→ GIVEN PROBLEM A: Can you quote the account of a spouse's affair word for word, beginning at the words "Couple weeks ago" and stopping after "it by himself."?
→ GIVEN PROBLEM B: What comes next in the account of a spouse's affair? Write a continuation that picks up after its last sentence.

Couple weeks ago when he went away for the weekend, he called me when he got back saying that he really missed me. Also, that he loves me, and that the times he went away before he did not miss me as much as this time. Then he went to see our new house that is being build was really excited about it. Came home took me to lunch; we had a great time together. Then we went to visit our friends and we also had a good time. However, he was rushing home, so that he could call OW. On our way home he said that he needs to end this A, and that he does not know how. Also said that he does not need my help and he said that he started it so he has to end it by himself.
Then on Valentine’s weekend he went away to be with OW. I told him that this is our D first V-Day, and that he is going away, what kind of memories are we I going to have of this day. I told him that he should be spending this time with our daughter. He said that he has booked his ticked long time ago and that he can‘t back down now. He also said that he will be going away the next weekend and that he is sorry (as he knew we had a B-day party to go to). After the V-Day weekend I think he has changed again. I mean every time he is on his way home he calls me says nice things to me and then when he is actually home he ignores me. As I suspected, he called me several times on his way home, but I was not there. I went to visit my MIL. He was upset that I was not home, and has changed his plane ticket to the last flight to be with OW longer (this is what he has told me but I do not believe it as he always books the last flight home). Sent me 2 text msg to my cell, one saying “I love you” and the other saying “ I wish things were different”. I came home on Monday, he had an award ceremony at work, and so we did not see each other in the morning. He called me from work saying that he is going out with friends afterwards. At 1:30am I called him to ask where he was, and he was a little bit drunk and said that he is going to a club. I said you are married man and I asked him to come home. He said that he is coming home. I said if you love me then come home now. He came home 3:00 am. Woke me up, wanted to have s*x, but I said no. He also told me that he won an award and a trip for 2 for 2 nights to a resort up north and said he wants to take me there.

→ Data items:
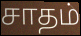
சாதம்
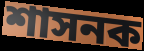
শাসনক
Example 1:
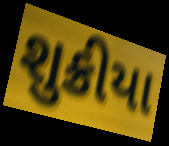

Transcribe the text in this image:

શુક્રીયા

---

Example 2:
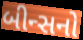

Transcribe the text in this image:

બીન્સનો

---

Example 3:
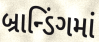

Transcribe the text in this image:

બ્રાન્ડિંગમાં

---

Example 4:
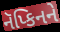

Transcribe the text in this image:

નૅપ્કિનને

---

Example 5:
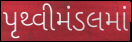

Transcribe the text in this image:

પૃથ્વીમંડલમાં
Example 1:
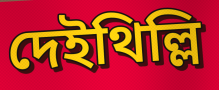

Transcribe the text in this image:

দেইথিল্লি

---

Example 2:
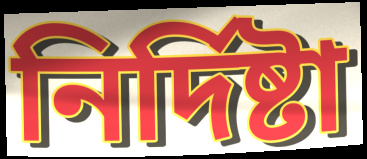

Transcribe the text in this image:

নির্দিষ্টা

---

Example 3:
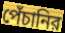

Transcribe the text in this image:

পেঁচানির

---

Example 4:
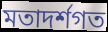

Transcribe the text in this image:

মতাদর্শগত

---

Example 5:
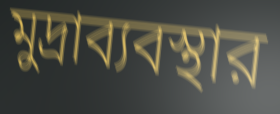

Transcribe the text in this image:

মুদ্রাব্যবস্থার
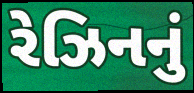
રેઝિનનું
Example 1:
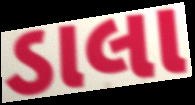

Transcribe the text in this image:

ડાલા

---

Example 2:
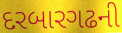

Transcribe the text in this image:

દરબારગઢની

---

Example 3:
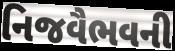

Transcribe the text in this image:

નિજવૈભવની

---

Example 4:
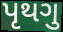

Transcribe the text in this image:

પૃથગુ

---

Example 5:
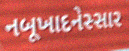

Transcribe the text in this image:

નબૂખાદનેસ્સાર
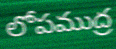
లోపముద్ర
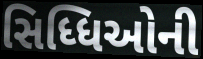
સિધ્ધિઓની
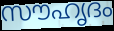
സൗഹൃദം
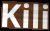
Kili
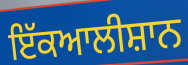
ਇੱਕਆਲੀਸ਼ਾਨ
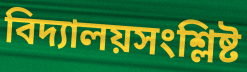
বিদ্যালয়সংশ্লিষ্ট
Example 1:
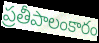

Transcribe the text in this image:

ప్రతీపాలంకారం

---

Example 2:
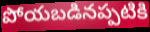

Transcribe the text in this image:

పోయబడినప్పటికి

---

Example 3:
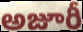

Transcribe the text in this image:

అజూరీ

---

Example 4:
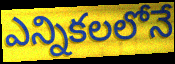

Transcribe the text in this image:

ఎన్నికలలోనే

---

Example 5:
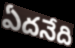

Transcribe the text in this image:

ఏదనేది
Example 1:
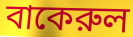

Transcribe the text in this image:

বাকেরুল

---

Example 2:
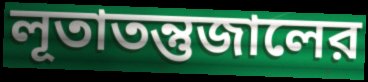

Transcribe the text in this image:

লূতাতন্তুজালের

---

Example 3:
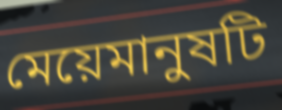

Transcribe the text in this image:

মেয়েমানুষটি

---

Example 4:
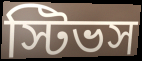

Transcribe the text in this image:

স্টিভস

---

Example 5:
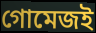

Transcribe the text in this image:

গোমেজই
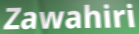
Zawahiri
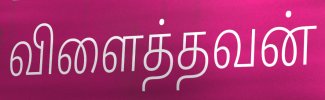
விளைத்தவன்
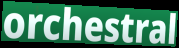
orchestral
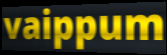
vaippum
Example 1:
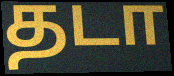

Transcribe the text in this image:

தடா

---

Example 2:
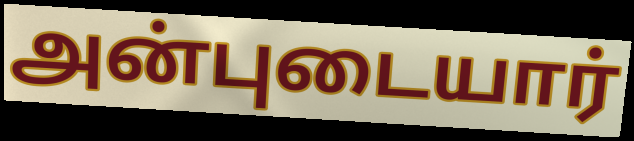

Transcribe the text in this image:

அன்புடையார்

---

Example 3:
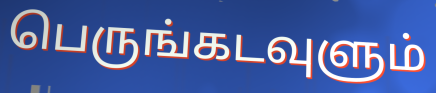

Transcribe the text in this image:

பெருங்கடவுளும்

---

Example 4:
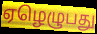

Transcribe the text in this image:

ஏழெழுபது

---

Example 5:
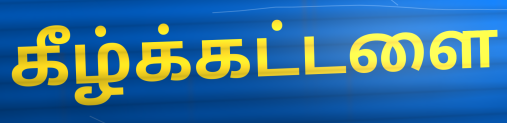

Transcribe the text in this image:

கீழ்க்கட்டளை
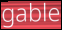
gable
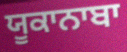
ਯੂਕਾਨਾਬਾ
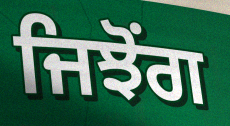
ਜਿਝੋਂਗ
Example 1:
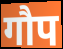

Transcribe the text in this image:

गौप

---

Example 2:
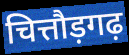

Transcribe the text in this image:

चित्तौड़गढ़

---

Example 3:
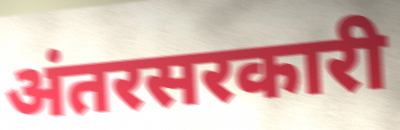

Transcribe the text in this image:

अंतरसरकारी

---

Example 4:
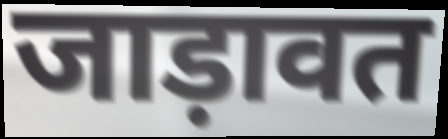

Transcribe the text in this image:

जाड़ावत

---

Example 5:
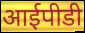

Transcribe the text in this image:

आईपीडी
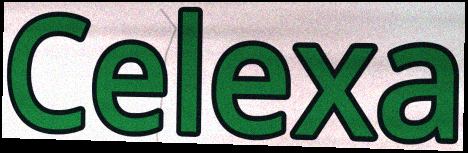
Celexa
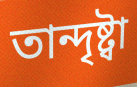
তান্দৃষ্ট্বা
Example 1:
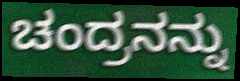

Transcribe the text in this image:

---

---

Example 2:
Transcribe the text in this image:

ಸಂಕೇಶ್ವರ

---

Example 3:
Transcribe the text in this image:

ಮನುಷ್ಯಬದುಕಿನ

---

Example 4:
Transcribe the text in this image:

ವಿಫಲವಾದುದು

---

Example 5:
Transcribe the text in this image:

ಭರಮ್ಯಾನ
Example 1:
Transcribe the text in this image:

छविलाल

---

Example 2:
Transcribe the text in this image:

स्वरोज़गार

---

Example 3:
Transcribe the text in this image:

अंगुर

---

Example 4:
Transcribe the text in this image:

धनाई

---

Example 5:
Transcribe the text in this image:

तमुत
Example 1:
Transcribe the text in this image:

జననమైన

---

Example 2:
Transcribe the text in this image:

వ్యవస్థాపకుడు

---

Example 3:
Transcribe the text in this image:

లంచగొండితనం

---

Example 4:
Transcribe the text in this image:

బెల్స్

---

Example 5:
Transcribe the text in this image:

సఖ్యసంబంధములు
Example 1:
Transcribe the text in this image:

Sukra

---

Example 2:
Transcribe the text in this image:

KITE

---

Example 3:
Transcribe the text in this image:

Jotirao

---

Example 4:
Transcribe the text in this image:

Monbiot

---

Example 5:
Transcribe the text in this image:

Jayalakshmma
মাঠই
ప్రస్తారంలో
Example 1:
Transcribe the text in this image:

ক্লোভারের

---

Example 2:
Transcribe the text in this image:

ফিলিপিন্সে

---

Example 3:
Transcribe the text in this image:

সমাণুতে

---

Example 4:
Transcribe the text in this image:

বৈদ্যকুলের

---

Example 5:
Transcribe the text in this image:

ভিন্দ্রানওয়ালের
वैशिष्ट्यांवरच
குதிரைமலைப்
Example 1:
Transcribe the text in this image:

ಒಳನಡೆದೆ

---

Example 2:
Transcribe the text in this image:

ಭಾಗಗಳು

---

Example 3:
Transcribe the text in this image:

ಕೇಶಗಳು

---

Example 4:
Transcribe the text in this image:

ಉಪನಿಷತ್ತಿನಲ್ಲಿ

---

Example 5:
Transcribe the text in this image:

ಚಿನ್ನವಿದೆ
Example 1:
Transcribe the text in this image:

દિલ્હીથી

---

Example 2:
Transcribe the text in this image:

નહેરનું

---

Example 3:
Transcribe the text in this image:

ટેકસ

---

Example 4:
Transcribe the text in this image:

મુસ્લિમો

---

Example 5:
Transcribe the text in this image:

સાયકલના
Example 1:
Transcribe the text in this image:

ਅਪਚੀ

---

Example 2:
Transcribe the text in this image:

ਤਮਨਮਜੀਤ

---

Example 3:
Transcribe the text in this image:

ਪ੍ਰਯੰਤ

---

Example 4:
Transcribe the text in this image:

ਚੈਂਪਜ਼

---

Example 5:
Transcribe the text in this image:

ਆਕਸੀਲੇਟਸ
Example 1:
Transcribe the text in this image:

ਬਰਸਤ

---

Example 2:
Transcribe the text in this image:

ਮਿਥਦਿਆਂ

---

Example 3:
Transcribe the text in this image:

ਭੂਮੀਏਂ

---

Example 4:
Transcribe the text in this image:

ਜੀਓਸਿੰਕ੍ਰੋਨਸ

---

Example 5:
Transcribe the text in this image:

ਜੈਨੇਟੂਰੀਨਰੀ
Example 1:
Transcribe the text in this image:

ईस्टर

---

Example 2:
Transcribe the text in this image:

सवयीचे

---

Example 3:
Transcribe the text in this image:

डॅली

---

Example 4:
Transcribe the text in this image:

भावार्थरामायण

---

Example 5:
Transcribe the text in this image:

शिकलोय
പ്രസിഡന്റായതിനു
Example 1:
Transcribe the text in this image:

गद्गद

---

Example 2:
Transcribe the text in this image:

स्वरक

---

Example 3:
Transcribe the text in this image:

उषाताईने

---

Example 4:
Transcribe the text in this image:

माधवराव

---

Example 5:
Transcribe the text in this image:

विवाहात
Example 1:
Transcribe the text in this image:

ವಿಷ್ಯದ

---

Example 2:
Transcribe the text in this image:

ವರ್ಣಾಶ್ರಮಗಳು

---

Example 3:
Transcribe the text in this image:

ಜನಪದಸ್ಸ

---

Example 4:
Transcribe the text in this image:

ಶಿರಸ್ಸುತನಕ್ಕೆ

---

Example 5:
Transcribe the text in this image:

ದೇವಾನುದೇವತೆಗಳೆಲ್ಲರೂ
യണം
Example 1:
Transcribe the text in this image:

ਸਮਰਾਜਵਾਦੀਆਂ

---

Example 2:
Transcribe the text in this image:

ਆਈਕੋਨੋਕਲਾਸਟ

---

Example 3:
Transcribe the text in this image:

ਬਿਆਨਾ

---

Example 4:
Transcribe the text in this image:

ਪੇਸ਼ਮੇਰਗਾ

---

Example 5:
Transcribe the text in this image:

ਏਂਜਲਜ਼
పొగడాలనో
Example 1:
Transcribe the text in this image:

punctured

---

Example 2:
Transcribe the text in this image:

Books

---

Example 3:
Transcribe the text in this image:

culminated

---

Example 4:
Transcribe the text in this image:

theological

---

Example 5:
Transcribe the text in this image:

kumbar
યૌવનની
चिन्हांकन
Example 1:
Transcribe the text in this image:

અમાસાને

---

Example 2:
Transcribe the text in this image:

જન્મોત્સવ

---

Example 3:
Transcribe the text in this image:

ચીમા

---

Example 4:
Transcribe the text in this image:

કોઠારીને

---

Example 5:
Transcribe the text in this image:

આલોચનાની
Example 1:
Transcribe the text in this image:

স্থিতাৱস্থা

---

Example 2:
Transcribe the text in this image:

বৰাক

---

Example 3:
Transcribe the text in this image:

→ TASK RESULT A:
Couple weeks ago when he went away for the weekend, he called me when he got back saying that he really missed me. Also, that he loves me, and that the times he went away before he did not miss me as much as this time. Then he went to see our new house that is being build was really excited about it. Came home took me to lunch; we had a great time together. Then we went to visit our friends and we also had a good time. However, he was rushing home, so that he could call OW. On our way home he said that he needs to end this A, and that he does not know how. Also said that he does not need my help and he said that he started it so he has to end it by himself.

→ TASK RESULT B:
The next morning when he woke up he said to me, “I have screwed up a perfectly good marriage” gave me a kiss and went to work. He does not call me from work during the day, and we do not speak much when he gets home from work, so I do not expect much from him. However, there are times that I basically run after him to get something out of him. I ask questions about his day at work, or if he is tired or if there is anything he would like to eat. He usually, does not talk to me about his day at work, as he talks to her about all that, so he has no need to talk to me about it.
I think she meets his conversation and sex fulfillment EN. It is hard for me to meet them as he is not interested in either of them with me. How can I meet those needs, if he is refusing to talk to me and even though he sleeps in our bed he usually turns his back at me and goes to sleep. Does not want me to even touch him. Before I was able to cuddle with him, and we had s*x but now he is not interested at all. He once told me that he feels like he is cheating her with me, and me with her.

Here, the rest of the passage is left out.